How do I declare "as any" in VB.NET, or what is the equivalent?

A: 

VB.Net doesn't support the "As Any" keyword. You'll need to explicitly specify the type.

1800 INFORMATION
+3  A: 

The closest you can get is:

Dim var as Object

It's not exactly the same as VB6's as Any (which stores values in a Variant) but you can store variables of any type as Object, albeit boxed.

Groky
+3  A: 

VB.NET does not support the as any keyword, VB.NET is a strongly typed language, you can however (with .NET 3.5) use implicit typing in VB

Dim fred = "Hello World" will implicitly type fred as a string variable.

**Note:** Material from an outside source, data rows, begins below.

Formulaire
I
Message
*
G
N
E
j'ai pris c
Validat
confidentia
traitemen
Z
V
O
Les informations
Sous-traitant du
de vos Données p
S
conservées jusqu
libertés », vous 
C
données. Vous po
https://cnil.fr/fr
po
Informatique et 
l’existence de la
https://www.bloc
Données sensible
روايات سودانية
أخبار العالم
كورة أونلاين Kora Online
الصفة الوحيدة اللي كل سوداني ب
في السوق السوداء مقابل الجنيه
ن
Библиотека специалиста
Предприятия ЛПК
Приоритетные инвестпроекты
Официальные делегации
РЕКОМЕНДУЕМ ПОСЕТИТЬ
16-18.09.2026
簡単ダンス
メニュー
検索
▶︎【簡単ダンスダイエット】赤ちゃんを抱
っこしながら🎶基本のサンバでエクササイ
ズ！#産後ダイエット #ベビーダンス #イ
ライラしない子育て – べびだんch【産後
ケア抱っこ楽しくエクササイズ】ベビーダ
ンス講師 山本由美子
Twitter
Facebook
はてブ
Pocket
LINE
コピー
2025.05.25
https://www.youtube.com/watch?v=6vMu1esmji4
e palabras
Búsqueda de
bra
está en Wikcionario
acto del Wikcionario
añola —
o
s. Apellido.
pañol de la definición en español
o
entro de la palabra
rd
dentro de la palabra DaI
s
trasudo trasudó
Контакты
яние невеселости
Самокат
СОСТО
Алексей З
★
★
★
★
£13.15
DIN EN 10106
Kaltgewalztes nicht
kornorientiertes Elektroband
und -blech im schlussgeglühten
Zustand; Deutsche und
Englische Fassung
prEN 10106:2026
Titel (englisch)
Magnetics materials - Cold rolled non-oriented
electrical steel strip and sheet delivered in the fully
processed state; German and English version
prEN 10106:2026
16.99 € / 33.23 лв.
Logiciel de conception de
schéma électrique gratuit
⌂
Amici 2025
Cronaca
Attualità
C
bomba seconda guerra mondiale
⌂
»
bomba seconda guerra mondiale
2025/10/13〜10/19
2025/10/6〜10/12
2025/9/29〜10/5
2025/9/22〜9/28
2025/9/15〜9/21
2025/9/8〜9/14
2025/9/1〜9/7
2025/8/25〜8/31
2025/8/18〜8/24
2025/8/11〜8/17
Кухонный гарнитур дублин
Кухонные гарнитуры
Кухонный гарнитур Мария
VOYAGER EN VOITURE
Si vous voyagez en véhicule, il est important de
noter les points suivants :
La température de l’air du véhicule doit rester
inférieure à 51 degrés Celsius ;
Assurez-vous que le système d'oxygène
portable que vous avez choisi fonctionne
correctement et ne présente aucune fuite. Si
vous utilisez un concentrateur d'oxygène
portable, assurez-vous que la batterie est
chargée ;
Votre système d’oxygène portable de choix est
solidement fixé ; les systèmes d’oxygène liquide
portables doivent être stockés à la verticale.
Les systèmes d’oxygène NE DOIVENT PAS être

If you want to simply hold a value that you do not know the type of at design time then you can simply declare your variable as object (the mother of all objects) NOTE, this usually is a red flag for code reviewers, so make sure you have a good reason ready :-)

Tim Jarvis
+1  A: 

I suppose you have problems with converting WinAPI declarations. Sometimes you can get away if you just declare your variable as string or integer because that is the real type of value returned.

You can also try marshaling:

<MarshalAsAttribute(UnmanagedType.AsAny)> ByRef buff As Object
Hugo Riley
+2  A: 

As Any must be referring to Windows API declarations, as it can't be used in variable declarations. You can use overloading: just repeat the declarations for each different data type you wish to pass. VB.NET picks out the one that matches the argument you pass in your call.

This is better than As Any was in VB6 because the compiler can still do type-checking.